E observando
aqueles homens despedirem-se após a breve visita, fiquei imaginando qual seria
a relação entre eles. Um bem mais velho que o outro, e este mais velho
percebia-se que era judiado, mal tratado pela vida. Apesar do respeito
demonstrado a ele, o mais novo não aparentava ser do mesmo sangue. Ao mau trato
da vida me refiro ao corpo, à carne, não um sofrimento emocional, já que tinha
o semblante sem uma superfície triste e sem traços de peso em consciência.

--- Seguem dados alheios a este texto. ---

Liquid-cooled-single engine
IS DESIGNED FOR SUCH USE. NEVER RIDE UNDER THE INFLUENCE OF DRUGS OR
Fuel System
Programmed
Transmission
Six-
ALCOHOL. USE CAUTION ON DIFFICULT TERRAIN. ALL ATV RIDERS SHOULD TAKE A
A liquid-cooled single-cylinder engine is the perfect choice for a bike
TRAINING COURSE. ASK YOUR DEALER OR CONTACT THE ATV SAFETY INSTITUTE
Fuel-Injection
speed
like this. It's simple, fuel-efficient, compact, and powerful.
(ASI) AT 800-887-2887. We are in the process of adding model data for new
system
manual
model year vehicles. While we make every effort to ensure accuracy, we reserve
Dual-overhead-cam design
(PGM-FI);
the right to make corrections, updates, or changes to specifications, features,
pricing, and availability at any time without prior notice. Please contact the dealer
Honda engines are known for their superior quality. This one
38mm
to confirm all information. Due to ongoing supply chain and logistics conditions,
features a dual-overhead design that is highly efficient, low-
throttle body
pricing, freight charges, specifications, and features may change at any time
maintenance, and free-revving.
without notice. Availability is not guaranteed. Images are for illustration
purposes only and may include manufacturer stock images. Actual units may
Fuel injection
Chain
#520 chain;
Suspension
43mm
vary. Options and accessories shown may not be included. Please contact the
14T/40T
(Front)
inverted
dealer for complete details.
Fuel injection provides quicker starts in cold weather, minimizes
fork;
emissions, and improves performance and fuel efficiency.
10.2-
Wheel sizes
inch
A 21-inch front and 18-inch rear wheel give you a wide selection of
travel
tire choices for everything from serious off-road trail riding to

Tinha por certo uma expressão de que havia muito por fazer ainda.
Os
infortúnios mencionados, provavelmente deveriam ser por conta de algum acidente
ou doença. A ele já não pertencia mais um dos braços, uma das pernas mais era
um estorvo do que perna, e a mão que lhe restou para apoiar-se na bengala de
osso era medonha. Eu a vi sem a luva preta que a escondia, havia tirado-a para
mostrar algo ao outro homem. Sobraram-lhe apenas dois dos artelhos: o mínimo e
o opositor, os cotocos dos outros três eram nojentos, mas mesmo assim posso afirmar
que ele por si só não se envergonhava disso, em seu rosto não se manifestava a
vergonha.
Restou-me
apenas elucubrar a respeito de quem seriam, de que maneira tornou-se naquela
figura atraentemente bizarra. Via-se que era firme e dedicado, afinal, com toda
sua dificuldade física liderou e labutou na construção da gruta de oração do
asilo. Imagino eu que com todo ânimo e devoção deve ter sido diácono ou até
mesmo um padre que acabou desordenado (não sei dizer e nem vou me informar a
respeito de ’desordenar-se’ um padre) e o outro homem um pupilo de outros
tempos. Sabe-se lá! e sabe-se cá, é que
eu devo me aproximar de um homem sem um braço, sem três dedos da mão do braço
que restou, que anda apoiado numa
bengala e que arrasta uma perna e que conduziu uma obra de uma gruta para
colocar esta santa de gesso que eu só vim para entregar.
Talvez ele
seja mais vivo e feliz do que eu, que nem acredito em santa nenhuma e entrego
santos de gesso, que não faço gruta, mas imagino coisas, que tenho um corpo
perfeito, mas uma voz sem som algum.